Oyun – Oyuncu – Yapımcı

Her yerde oyun

Hayatın stresinde ve zorluklarından bir an olsun kaçmak, eğlenmek için insanlar kendilerini eğlenceli faaliyetlere yönlendirir. Bu faaliyetlerden birileri de oyun ve oynamak kavramlarıdır. Şüphesiz bir FPS oyuncusunu , oyunda ardı ardına yaptığı katliamlar inanılmaz eğlendirir. Eğlence amaçlı olduğu kadar bazen de oyunlar öfke kusmak için kullanılan birer araç olabiliyor. O anda oldukça sinirli bir kişi sinirini Fight night round 3, Tekken gibi oyunlarla çıkarmak ister ve bu kısa sürede olsa saldırganlığı doğurabilir. Bu yöntemi uygulayan insanlar oldukça fazla. Amacı sinir harbi yapmak olmayan, eğlence amaçlayan oyuncular da oyunun verdiği sinir bozucu sonuçlarla bu amacından uzaklaşıp tam bir sinir küpü halini alabiliyor. Bağırıyor, çağırıyor, klavye tuşları havada uçuşuyor gibi durumları yaşayanlar vardır. Nitekim bunun kötü örneklerini kimi zaman televizyonda, kimi zaman da internette gördük ve görüyoruz da. İşte bu da yaptığımızın ne kadar tehlikeli de olabileceğinin bir göstergesi. Son yılların olay oyunlarından “GTA” kendine eğlenceli bir oyun sıfatının yanında şüphe ve korkuyla da bakılan bir yapım. Eğlenceli bir yapım olması yanında suça eğilim verdiğini söyleyen kesimde hiç az değil. Son aylarda İstanbul sokaklarında gezerken sürekli gördüğüm “sadece oyun değil” ibareli gta tişörtleri giderek yayılıyor. Şahsen bunu ilk olarak ünlü rapçi Ceza’nın giydiğini görmüştüm. Bir ara ben de alayım dedim adam 35 ytl deyince vazgeçmiştim J Zaten koyu gta fanı da değilim. Ben Doom’um la mutluyum, tişörtümde var ama o da bir çok fps gibi şiddet içeren bir yapım.

### Satır alıntıları
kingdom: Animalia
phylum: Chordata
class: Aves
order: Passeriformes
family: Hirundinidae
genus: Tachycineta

### Yapılacak iş
Okuma metnindeki “Hayatın stresinde ve zorluklarından” diye başlayan paragrafı, ana bilgilerini koruyarak kısa maddeler hâlinde yeniden yazar mısın?

### Alıştırma yanıtı
- İnsanlar hayatın stresinden kaçmak ve eğlenmek için oyun gibi faaliyetlere yönelir. Örneğin bir FPS oyuncusu, oyunda art arda yaptığı katliamlardan çok eğlenir.
- Oyunlar bazen öfke boşaltmanın da aracı olur. Sinirli biri öfkesini Fight Night Round 3 veya Tekken gibi oyunlarla çıkarmak isteyebilir. Bu, kısa süreli de olsa saldırganlık doğurabilir ve bu yolu seçen çok kişi vardır.
- Yalnızca eğlenmek isteyen oyuncular da sinir bozucu sonuçlar yüzünden öfkelenip bağırabiliyor, klavye tuşlarını fırlatabiliyor. Bunun kötü örnekleri televizyonda ve internette görülüyor. Bu da oyunların tehlikeli de olabileceğini gösteriyor.
- GTA eğlenceli bir yapım sayılıyor, ama şüphe ve korkuyla da karşılanıyor. Suça eğilim verdiğini söyleyenlerin sayısı az değil.
- İstanbul'da “sadece oyun değil” yazılı GTA tişörtleri giderek yayılıyor. Bu tişörtü ilk kez rapçi Ceza'nın üzerinde gördüm. Almayı düşündüm, ancak 35 YTL fiyatı yüzünden vazgeçtim. Zaten koyu bir GTA hayranı değilim.
- Doom'la mutluyum ve onun tişörtü de bende var. Ancak Doom da birçok FPS gibi şiddet içeren bir yapım.